Dr. Andrea Vannucci of Washington University School of Medicine in St. Louis and colleagues reported their hospital's experience of four patients with retained guidewires, and analyzed risk factors for these rare, preventable medical errors.
Guidewires help in placing central venous catheters, which are widely used for patient monitoring, fluid or drug administration, and other essential purposes.
All four patients underwent central venous catheter placement during complex surgeries such as lung transplantation.
The study, scheduled to be published in the July issue of Anesthesia & Analgesia, found the presence of the guidewire was missed on routine postoperative X-rays, and went unrecognized for as long as two days after surgery, the study said.
Vannucci and colleagues analyzed each case in detail to identify potential contributing factors. Retained guidewires are regarded as a "sentinel" safety problem or "never event" as long as routine precautions are followed, Vanucci said.
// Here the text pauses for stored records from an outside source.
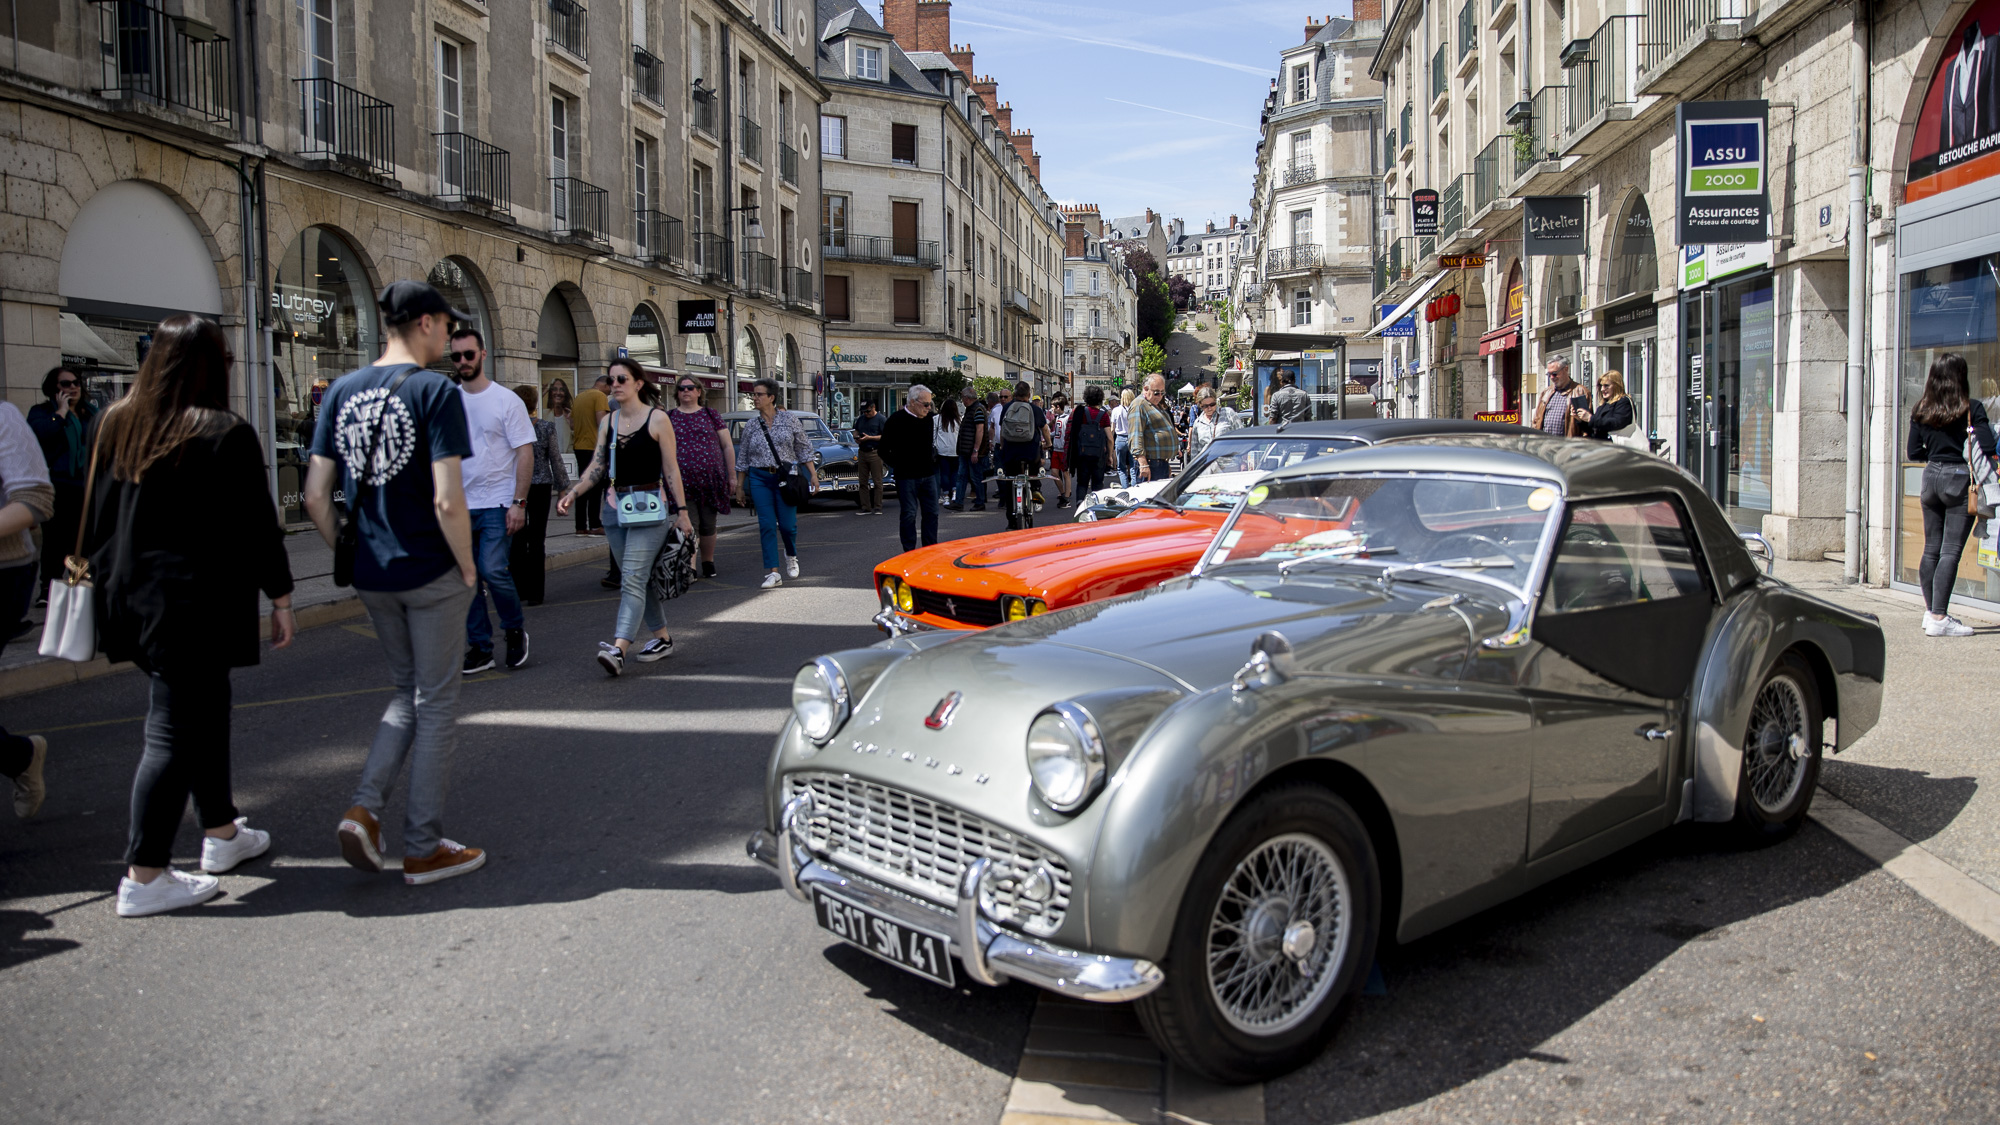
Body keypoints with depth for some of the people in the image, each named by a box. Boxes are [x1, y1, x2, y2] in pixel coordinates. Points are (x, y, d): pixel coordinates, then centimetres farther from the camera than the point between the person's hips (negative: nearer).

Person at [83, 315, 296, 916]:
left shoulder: (114, 423, 8)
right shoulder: (227, 435, -13)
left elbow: (97, 511, 16)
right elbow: (257, 526, -11)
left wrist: (104, 575, 26)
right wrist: (280, 596, -4)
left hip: (132, 597, 8)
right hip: (197, 604, -8)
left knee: (204, 710, 20)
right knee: (175, 731, -2)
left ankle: (221, 832, 31)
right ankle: (144, 877, 2)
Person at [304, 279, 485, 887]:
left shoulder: (342, 391, 5)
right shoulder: (434, 391, -13)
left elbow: (315, 496, 4)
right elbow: (447, 502, -21)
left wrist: (350, 556, 13)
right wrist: (468, 565, -7)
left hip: (372, 575, 6)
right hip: (431, 574, -6)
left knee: (407, 693, 23)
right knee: (435, 704, 7)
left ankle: (365, 808, 7)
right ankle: (424, 848, 15)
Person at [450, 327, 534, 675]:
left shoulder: (506, 400, -4)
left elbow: (525, 453, -7)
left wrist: (519, 502, -14)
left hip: (497, 504, -5)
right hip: (458, 506, 5)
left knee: (493, 571, -15)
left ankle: (516, 629, 10)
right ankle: (479, 647, 15)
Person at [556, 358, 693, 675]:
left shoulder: (657, 418, -4)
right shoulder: (608, 421, 11)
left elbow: (671, 469, -4)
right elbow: (597, 467, 9)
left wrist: (682, 512, -4)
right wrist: (573, 493, -6)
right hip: (615, 506, 6)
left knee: (632, 579, -14)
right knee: (640, 578, 11)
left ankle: (618, 649, -24)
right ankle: (663, 638, 24)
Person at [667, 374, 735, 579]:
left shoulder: (711, 415, 9)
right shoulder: (669, 418, 9)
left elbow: (728, 446, 9)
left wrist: (732, 475, 4)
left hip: (710, 478, 1)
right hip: (683, 482, -1)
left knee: (708, 524, 9)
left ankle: (708, 562, 24)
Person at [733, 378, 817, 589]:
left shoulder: (789, 419, 2)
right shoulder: (750, 426, 7)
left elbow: (804, 449, 5)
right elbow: (743, 459, 13)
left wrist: (813, 475, -2)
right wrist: (739, 487, 13)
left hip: (786, 476, -2)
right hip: (759, 479, 2)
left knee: (787, 524, -4)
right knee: (767, 525, -4)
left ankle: (791, 556, 29)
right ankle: (773, 573, -1)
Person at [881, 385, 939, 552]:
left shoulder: (928, 418, 8)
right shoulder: (897, 420, -11)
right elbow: (884, 450, -8)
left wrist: (933, 460, 13)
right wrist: (897, 466, -7)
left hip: (928, 475, 6)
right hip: (906, 476, -6)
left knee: (931, 513, 9)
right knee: (909, 515, -1)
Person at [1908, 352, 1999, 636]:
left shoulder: (1920, 411, 3)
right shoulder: (1972, 409, -9)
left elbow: (1914, 453, 7)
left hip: (1931, 477, 5)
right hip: (1958, 481, -5)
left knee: (1931, 548, 13)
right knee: (1951, 551, -5)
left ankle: (1931, 612, 21)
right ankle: (1938, 619, -8)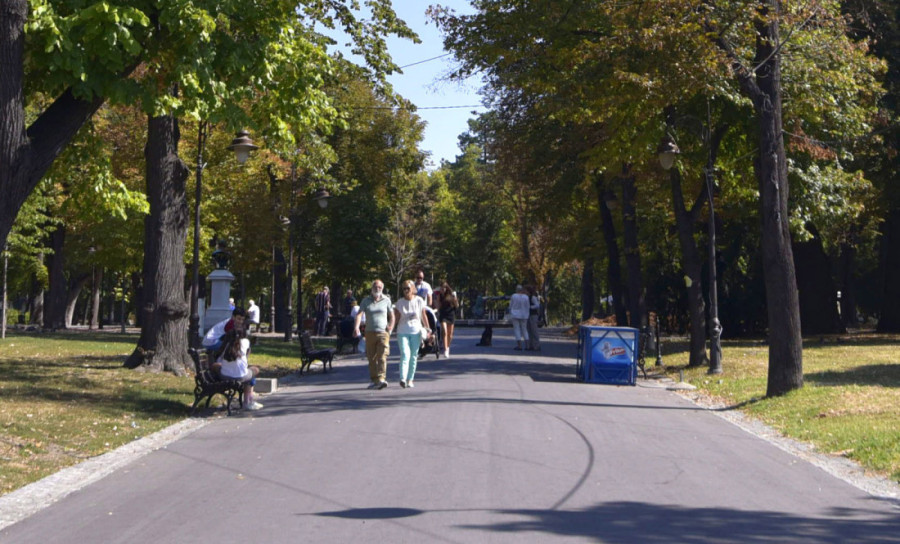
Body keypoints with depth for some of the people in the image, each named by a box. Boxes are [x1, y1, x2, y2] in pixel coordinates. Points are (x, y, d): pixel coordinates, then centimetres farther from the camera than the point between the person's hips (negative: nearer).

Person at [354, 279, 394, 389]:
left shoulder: (386, 300, 6)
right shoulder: (366, 301, 6)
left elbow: (391, 315, 14)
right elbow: (359, 314, -6)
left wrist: (391, 325, -5)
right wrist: (356, 327, -23)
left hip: (383, 332, -2)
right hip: (370, 332, 2)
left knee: (382, 357, -15)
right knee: (371, 358, 6)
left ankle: (381, 379, -25)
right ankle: (374, 380, 16)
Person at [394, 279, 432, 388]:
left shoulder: (419, 301, 1)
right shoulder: (400, 303, 0)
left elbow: (423, 316, 9)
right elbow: (396, 318, -1)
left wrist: (428, 329, 12)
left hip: (416, 331, 2)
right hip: (402, 332, -2)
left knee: (413, 356, 5)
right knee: (405, 354, -16)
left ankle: (410, 379, 14)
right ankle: (403, 379, -25)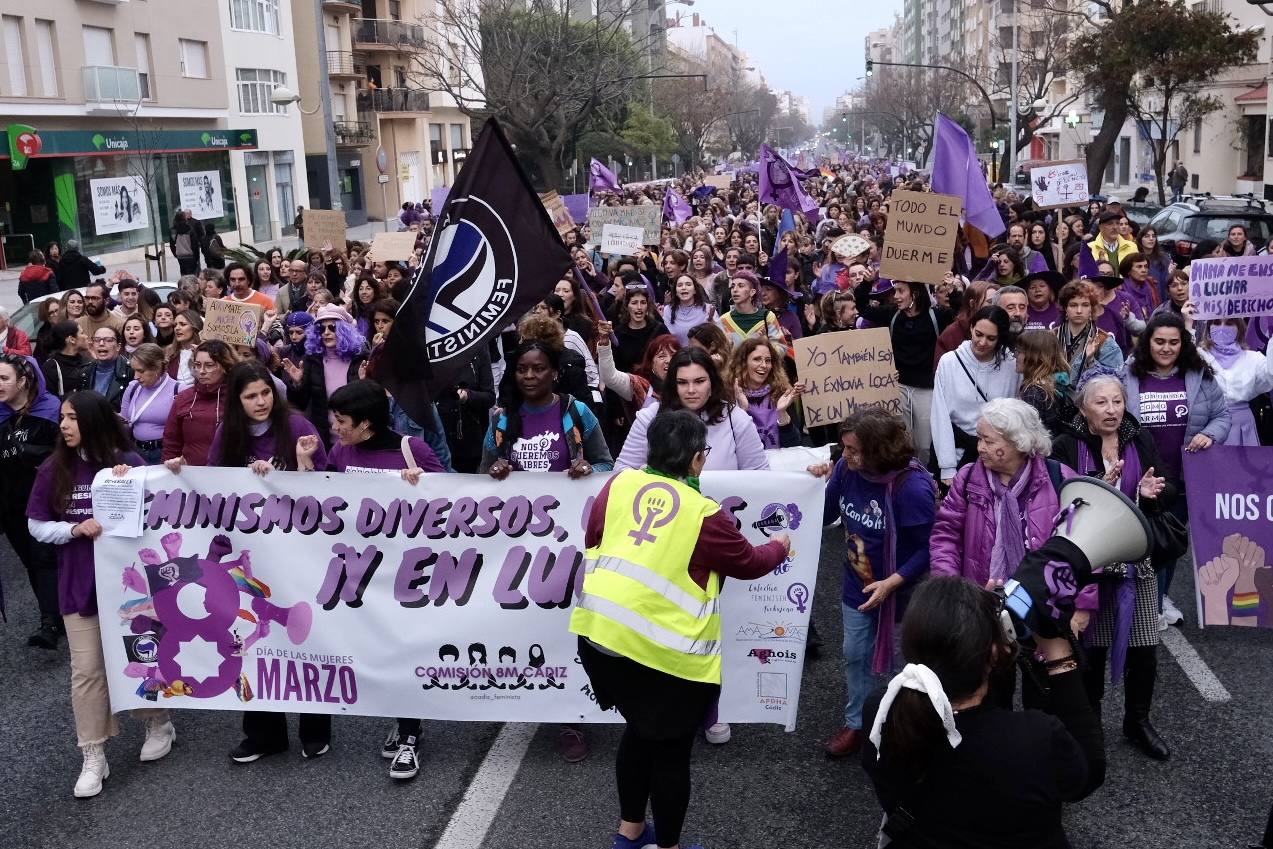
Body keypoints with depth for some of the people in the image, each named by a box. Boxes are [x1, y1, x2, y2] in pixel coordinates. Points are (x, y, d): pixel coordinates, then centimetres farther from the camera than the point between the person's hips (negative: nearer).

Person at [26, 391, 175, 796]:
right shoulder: (54, 468, -2)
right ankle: (94, 758, 14)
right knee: (87, 671, 5)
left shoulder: (129, 462, -9)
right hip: (79, 584, 2)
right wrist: (76, 529, -16)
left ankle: (159, 724, 35)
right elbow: (36, 525, 2)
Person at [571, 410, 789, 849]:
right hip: (663, 648, -6)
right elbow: (749, 563, 7)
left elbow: (593, 539, 17)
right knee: (670, 750, 13)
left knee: (639, 731, 26)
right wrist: (779, 546, 28)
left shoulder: (619, 483, 4)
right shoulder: (705, 514, -8)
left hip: (599, 630, 6)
All four patients became unstable during surgery, requiring "urgent and complex" procedures. In two cases, there was confusion related to the use of two guidewires, the study said.
Another contributing factor was "inattention blindness" because of the patients' unstable condition, supervising doctors were distracted from ensuring that residents assisting in the operating room followed proper steps in guidewire and central venous catheter placement.
"We suggest that distraction of the clinicians and task interruptions resulted in unrecognized deviations from proper technique, which resulted in intravascular guidewire loss," Vannucci and co-authors wrote in the study.